Cette petite scène se passait dans une maison de campagne assez rapprochée de Paris. A raison de cette proximité et dans la belle saison, M. Darmençay, que d’importantes fonctions retenaient à la ville, pouvait chaque jour, après avoir pris le repas du matin avec sa famille, se rendre à ses occupations et l’heure du dîner le ramenait auprès d’elle.
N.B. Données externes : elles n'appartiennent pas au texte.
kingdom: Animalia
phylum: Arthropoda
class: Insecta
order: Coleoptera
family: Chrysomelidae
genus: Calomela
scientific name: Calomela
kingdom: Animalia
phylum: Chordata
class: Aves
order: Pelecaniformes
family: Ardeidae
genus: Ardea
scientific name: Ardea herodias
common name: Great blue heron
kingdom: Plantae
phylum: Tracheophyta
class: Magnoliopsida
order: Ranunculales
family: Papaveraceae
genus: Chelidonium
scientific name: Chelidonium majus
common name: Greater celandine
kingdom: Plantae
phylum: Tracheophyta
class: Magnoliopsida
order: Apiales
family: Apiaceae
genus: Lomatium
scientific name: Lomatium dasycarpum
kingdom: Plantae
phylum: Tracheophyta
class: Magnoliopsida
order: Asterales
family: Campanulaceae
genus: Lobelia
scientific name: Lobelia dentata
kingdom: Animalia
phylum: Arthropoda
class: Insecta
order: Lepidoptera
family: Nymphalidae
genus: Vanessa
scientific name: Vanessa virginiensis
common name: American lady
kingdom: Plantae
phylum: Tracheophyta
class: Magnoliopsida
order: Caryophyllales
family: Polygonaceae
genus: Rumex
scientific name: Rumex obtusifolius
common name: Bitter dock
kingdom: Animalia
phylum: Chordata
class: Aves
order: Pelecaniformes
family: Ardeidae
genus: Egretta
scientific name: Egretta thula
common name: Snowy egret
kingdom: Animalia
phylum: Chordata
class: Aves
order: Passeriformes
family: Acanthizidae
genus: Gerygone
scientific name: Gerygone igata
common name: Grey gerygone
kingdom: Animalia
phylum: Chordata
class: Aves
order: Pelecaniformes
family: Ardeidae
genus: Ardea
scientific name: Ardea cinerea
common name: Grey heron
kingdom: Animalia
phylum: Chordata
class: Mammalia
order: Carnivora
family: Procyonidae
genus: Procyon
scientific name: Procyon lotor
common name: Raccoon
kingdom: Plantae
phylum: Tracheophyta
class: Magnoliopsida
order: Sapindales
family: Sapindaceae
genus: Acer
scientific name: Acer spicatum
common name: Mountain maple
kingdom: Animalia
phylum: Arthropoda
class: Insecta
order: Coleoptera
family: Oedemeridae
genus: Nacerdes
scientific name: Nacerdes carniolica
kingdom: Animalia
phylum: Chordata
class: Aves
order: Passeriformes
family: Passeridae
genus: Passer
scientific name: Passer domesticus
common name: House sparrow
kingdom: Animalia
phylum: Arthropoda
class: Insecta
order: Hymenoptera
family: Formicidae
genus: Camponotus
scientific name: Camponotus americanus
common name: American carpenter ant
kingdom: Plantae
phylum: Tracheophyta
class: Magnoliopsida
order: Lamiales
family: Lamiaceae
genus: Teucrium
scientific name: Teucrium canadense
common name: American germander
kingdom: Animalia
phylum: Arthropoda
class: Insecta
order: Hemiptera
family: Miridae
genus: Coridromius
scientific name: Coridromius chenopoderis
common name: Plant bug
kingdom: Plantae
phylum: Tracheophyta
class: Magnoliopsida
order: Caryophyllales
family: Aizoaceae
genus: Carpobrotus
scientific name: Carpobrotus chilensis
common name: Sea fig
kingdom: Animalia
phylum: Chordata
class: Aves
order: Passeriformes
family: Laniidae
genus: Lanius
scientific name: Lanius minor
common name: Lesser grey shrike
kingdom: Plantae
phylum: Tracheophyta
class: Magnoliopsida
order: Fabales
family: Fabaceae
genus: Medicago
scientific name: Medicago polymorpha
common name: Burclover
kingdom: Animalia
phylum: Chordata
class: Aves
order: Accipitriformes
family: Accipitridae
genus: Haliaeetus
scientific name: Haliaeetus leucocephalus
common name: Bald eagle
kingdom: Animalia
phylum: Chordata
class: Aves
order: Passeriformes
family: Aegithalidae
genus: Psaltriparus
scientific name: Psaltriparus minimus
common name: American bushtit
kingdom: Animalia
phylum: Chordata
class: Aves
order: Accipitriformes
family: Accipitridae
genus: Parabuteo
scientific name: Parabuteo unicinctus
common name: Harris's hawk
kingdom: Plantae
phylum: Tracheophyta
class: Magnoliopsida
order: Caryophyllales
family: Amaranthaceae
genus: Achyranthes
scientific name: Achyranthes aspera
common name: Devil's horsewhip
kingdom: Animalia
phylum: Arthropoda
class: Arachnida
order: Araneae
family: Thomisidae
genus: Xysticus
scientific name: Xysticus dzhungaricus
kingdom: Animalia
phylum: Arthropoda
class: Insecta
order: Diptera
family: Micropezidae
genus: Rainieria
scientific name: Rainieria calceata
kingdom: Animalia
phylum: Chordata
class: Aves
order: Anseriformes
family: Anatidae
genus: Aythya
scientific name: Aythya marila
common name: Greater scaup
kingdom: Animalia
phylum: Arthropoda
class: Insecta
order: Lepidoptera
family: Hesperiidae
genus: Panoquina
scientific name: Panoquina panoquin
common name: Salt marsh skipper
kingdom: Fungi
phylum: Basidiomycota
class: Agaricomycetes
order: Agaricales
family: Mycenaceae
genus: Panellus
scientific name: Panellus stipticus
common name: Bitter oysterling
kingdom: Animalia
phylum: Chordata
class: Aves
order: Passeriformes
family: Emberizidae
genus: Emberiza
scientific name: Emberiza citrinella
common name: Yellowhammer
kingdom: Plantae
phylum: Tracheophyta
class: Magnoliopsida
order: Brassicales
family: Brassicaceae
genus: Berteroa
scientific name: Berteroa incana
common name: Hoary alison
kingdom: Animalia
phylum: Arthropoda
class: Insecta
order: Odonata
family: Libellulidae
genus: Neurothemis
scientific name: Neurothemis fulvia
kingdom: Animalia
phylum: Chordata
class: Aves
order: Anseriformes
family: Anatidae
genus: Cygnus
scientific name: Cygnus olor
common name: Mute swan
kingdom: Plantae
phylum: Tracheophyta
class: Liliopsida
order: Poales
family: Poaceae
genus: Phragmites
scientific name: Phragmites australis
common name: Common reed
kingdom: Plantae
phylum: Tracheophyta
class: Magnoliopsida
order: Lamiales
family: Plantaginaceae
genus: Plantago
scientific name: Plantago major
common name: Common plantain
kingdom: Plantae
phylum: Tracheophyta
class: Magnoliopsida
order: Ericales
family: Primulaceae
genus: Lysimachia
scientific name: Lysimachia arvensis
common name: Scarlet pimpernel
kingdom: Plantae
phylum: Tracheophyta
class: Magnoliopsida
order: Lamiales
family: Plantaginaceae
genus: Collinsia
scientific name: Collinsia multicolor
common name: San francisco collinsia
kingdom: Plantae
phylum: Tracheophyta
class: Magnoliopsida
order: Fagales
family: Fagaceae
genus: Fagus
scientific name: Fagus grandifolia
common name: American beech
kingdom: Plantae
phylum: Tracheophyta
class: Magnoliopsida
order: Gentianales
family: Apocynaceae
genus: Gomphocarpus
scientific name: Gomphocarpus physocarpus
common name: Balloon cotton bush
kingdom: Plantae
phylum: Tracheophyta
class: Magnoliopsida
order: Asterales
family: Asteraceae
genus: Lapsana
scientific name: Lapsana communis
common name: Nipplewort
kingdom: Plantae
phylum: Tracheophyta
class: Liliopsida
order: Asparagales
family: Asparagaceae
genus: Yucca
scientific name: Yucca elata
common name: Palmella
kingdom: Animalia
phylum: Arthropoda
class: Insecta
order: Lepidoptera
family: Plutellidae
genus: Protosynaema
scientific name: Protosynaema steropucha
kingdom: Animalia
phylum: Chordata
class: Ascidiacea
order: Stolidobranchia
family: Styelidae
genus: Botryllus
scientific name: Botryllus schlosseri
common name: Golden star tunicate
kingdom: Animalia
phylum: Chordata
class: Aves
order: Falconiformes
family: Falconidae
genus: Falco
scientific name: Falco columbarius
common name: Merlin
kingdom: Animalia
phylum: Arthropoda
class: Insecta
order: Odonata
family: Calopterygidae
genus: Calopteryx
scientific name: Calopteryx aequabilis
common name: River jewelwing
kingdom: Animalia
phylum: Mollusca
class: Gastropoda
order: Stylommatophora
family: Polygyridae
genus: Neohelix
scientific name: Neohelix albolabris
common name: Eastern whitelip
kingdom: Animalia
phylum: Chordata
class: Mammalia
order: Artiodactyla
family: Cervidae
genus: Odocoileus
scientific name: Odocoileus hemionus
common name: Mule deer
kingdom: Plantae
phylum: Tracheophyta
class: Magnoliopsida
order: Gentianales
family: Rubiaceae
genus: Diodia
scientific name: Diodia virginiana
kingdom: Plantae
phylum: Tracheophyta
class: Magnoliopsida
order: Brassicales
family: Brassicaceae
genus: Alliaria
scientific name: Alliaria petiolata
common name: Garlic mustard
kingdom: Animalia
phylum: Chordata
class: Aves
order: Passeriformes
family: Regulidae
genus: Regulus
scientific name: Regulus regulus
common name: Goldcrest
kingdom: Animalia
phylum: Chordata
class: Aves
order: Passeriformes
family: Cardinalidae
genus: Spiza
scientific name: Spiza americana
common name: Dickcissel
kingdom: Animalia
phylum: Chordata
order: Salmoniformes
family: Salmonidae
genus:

Au moment dont nous parlons, il était attendu avec impatience par sa femme, sa fille et le jeune homme dont il a été question plus haut, Auguste d’Egreville, c’était son nom, avait inspiré aux parens d’Emma assez d’estime et leur avait fait concevoir d’assez hautes espérances pour les déterminer à lui accorder la main d’une fille unique et tendrement chérie dont l’éducation, extrêmement soignée, avait toujours été la plus douce comme la plus continuelle de leurs occupations. La jeune personne avait sans doute apporté en naissant quelques dispositions heureuses, mais les soins de ses parens, leur goût éclairé, la délicatesse de leur tact, avaient plus que doublé l’effet des leçons qu’elle recevait des meilleurs maîtres.

Comment ce lien s’était-il formé, le voici. Auguste avait vu le jour dans une des provinces les plus éloignées de la capitale.